When you move up from the Motion 20 to the Motion 40, you’ll immediately notice more slam and deeper bass. With an increase of 2db of efficiency, dynamic passages will jump out more, getting you closer to the realism of a live stage performance.
To accomplish this, MartinLogan starts with an upgraded bass driver layout. Instead of a single 5 ½” inch bass driver, you’ll get two 6 ½” aluminum cone woofers in that bottom half of the cabinet. The crossovers are the same as well, shifting from bass to mid to treble at the same frequencies, but these speakers get all the way down to 40hz using this configuration. By leveraging two small drivers instead of one larger driver, they’re able to keep the slim look of the cabinet and keep up with the super fast Motion tweeter. You’ll find the bass to be incredibly quick with lots of impact, and you’ll clearly notice the tonal quality of the bass lines, including very low distortion.
The top half of the speakers are identical; they still include the same Motion tweeter and 5 ½” mid-range driver. The cabinet itself is around 4” taller than the Motion 20, which provides an even larger stereo image.
Finally, let’s discuss the MartinLogan Motion 60XT. While a $1,000 jump from the Motion 40 is a lot, if it’s in your budget, there is a huge jump all across the board. We think it’s actually significantly more than $1,000 in value.
First, as the name suggests, the Motion 60XT features the XT version of the MartinLogan Motion tweeter. The surface area of the XT is 214% greater than a standard Motion tweeter, allowing it to dip further down into the midrange and extend that super fast, yet sweet sound even lower.
By having the tweeter cover lower into the midrange, it allows MartinLogan to use a larger midrange driver — a 6 ½” aluminum cone, and cross it over lower. In this model, the driver also gets its own internal chamber. The extended range tweeter and upgraded midrange driver provide effortless vocals and instruments that are very impressive. Voices and guitars will just float out in front of you in a way that puts the Motion 60XT on a whole different level.
When it comes to bass, MartinLogan opted for two, 8” aluminum bass drivers. To provide even more rigidity, they used cast aluminum baskets and added a second rear port to accommodate the extra bass energy. We recommend you pull these out even a little further from the wall to make the most of these upgrades.
At almost 12” wide, 14” deep, 4’ tall, and 66 pounds, the Motion 60XT is a serious set of speakers! The much larger cabinet, coupled with the bigger drivers, enables the 60XT to come in at 94 dB sensitivity. This means that it will play more than twice as loud as the Motion 20 with the same amount of power. Big, impactful deep bass is not a problem for this speaker. You’ll feel like the bass guitar is in the room.
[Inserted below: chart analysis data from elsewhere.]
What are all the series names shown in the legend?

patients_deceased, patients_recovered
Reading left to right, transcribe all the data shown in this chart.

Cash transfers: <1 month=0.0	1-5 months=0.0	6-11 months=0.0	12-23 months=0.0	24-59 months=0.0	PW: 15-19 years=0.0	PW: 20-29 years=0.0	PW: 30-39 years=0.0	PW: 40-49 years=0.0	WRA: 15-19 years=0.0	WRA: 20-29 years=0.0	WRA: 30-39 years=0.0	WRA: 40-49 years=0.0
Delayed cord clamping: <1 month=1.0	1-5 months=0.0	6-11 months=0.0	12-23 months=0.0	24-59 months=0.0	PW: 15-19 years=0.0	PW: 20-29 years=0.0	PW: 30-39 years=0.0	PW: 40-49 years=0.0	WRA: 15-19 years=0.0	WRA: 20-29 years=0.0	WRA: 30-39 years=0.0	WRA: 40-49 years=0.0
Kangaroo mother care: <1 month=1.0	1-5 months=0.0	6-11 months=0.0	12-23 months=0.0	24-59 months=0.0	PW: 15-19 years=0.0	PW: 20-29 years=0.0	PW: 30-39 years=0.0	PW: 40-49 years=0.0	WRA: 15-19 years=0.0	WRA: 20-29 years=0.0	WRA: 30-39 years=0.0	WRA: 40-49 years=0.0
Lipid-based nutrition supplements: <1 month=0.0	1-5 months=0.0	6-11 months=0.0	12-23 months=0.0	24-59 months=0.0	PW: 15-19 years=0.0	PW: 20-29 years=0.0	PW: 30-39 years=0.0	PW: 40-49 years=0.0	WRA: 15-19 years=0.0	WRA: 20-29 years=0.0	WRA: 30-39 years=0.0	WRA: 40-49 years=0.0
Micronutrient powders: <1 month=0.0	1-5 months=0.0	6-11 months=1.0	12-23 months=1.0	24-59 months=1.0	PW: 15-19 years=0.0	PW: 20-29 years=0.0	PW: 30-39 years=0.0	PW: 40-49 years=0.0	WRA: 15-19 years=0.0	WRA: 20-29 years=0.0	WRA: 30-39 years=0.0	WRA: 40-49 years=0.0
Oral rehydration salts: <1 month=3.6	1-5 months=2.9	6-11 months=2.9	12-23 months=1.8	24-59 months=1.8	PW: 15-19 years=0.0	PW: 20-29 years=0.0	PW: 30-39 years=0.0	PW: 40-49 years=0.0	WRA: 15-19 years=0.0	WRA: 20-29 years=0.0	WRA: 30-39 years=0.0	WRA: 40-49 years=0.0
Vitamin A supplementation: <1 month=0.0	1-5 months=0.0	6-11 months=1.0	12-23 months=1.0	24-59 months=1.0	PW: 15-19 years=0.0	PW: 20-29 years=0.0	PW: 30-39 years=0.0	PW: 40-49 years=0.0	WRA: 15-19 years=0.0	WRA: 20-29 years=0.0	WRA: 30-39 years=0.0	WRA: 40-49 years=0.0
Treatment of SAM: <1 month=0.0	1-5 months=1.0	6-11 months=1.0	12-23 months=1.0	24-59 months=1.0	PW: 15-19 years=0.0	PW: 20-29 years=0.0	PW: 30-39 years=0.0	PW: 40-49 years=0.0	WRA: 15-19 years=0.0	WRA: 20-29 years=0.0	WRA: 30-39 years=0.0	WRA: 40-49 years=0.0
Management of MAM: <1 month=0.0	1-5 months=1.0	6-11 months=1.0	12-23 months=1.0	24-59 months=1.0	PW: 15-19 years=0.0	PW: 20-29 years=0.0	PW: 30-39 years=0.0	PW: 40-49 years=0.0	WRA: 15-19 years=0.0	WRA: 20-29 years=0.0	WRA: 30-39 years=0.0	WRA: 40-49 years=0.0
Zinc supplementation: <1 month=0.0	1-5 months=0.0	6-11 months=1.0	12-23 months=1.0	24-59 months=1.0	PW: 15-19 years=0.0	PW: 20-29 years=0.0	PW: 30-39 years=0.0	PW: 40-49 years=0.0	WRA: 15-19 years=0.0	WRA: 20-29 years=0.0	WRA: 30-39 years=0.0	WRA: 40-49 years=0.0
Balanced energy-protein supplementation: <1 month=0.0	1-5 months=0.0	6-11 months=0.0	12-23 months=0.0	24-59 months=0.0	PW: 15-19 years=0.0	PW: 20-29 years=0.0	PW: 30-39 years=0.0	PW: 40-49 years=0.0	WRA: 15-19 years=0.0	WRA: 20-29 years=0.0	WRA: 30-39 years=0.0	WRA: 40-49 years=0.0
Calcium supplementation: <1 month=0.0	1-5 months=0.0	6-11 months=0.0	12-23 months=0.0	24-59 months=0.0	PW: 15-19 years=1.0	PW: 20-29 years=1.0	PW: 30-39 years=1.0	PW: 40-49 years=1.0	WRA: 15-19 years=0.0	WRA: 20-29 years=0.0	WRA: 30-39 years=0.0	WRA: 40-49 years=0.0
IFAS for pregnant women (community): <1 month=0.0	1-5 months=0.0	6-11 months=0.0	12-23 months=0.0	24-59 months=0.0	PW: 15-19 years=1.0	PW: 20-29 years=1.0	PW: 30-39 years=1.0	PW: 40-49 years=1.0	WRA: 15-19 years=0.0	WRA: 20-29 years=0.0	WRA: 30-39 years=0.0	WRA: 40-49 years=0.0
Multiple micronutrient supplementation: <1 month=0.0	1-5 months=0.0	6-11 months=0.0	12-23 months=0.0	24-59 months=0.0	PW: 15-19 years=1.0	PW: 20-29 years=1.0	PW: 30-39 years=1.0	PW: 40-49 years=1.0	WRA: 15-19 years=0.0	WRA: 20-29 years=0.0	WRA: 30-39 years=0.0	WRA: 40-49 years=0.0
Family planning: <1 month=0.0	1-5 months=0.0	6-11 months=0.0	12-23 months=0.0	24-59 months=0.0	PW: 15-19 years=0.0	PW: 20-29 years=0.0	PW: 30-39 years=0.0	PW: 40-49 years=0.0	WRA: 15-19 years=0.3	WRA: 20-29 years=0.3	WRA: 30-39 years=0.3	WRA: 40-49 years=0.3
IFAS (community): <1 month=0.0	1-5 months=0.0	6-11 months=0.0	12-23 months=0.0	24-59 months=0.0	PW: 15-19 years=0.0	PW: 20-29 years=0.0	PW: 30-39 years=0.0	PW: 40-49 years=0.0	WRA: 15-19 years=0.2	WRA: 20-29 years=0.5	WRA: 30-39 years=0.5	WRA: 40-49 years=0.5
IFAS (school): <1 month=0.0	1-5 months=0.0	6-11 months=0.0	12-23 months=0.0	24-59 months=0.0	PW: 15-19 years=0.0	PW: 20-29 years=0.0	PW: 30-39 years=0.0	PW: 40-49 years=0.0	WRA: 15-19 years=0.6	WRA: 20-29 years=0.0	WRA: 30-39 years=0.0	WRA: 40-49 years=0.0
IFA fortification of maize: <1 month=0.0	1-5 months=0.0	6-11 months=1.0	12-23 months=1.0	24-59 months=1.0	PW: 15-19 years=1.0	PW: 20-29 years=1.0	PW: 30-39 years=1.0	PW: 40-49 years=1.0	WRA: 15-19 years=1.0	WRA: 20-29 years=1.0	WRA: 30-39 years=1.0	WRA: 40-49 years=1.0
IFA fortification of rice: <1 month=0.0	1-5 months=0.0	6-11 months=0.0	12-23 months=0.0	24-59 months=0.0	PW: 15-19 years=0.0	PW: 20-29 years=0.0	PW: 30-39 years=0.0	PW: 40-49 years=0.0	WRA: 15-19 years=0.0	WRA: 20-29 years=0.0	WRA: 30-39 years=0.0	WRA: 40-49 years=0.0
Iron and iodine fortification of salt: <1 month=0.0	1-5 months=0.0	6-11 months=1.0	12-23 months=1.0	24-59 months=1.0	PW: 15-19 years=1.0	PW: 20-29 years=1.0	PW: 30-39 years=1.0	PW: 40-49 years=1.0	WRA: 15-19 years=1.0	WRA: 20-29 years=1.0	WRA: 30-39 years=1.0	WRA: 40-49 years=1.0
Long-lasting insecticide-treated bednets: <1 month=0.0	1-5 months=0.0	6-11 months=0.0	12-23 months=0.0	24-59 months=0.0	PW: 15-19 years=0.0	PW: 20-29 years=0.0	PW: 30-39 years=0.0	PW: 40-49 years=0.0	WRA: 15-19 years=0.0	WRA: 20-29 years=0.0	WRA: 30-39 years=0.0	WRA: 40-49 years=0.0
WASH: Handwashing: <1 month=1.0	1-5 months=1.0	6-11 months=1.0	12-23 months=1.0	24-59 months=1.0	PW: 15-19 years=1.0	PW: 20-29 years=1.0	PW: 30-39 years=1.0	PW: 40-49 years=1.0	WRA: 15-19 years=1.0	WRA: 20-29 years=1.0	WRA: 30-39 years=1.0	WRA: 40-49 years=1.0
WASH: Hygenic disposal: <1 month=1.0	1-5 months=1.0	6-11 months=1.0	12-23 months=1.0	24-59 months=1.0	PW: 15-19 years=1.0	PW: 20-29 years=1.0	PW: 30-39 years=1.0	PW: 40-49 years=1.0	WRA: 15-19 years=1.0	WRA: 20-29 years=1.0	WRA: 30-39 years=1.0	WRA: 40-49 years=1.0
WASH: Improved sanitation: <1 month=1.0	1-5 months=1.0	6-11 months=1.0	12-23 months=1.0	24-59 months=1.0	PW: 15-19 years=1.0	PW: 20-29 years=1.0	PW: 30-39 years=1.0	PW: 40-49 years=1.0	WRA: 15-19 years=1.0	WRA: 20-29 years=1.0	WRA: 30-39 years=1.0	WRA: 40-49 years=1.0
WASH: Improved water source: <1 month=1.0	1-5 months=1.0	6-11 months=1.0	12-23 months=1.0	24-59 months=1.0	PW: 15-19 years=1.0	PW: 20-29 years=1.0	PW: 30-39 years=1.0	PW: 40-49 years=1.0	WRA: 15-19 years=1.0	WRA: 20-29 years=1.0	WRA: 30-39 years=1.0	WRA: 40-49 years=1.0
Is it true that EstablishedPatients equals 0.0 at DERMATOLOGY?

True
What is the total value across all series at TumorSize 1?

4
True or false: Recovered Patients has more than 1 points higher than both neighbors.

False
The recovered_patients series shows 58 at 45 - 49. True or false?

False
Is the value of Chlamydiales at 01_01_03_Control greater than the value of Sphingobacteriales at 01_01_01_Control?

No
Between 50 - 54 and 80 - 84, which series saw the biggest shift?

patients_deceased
The Motion 60XT rocks, both on the bottom and top ends. The XT tweeter is a huge step up, providing incredible midrange and top end with finesse. Overall, it sounds much closer to MartinLogan’s electrostatic speakers that made them famous but with the wallop of a high-efficiency speaker.
Which One is Right for You?
At Audio Advice, we always suggest you get the best speaker you can afford. While other technologies may change a lot in the audio business, speaker technology is pretty stable, so you can be assured your investment will hold its value over time. Most people keep their speakers for decades.
If the 20 is at the top of your budget and you listen to a lot of music that takes a simple form, like a small jazz trio or acoustic music, you will be simply amazed at how the Motion 20 can throw out an image with a sound that is smooth and coherent. If it’s in your price range, however, the Motion 60XT offers up a ton of speaker for the money and is sure to keep you smiling for many years to come.